Aim of the task
I'd like every line from the material below that has "center" in it.

[Start of section]

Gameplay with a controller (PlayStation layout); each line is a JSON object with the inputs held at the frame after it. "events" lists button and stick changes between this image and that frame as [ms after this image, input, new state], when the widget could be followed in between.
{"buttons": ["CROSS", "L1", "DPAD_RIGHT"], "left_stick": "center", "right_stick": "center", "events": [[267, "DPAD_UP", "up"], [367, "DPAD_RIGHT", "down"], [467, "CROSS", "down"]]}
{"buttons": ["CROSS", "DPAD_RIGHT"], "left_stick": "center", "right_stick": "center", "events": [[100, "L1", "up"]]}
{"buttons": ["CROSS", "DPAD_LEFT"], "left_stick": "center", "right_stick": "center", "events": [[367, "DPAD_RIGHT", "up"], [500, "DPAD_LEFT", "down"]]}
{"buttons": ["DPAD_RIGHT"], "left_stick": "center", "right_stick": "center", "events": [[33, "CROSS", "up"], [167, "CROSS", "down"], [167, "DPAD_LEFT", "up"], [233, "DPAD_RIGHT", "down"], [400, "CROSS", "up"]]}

[End of section]

Answer to the exercise
{"buttons": ["CROSS", "L1", "DPAD_RIGHT"], "left_stick": "center", "right_stick": "center", "events": [[267, "DPAD_UP", "up"], [367, "DPAD_RIGHT", "down"], [467, "CROSS", "down"]]}
{"buttons": ["CROSS", "DPAD_RIGHT"], "left_stick": "center", "right_stick": "center", "events": [[100, "L1", "up"]]}
{"buttons": ["CROSS", "DPAD_LEFT"], "left_stick": "center", "right_stick": "center", "events": [[367, "DPAD_RIGHT", "up"], [500, "DPAD_LEFT", "down"]]}
{"buttons": ["DPAD_RIGHT"], "left_stick": "center", "right_stick": "center", "events": [[33, "CROSS", "up"], [167, "CROSS", "down"], [167, "DPAD_LEFT", "up"], [233, "DPAD_RIGHT", "down"], [400, "CROSS", "up"]]}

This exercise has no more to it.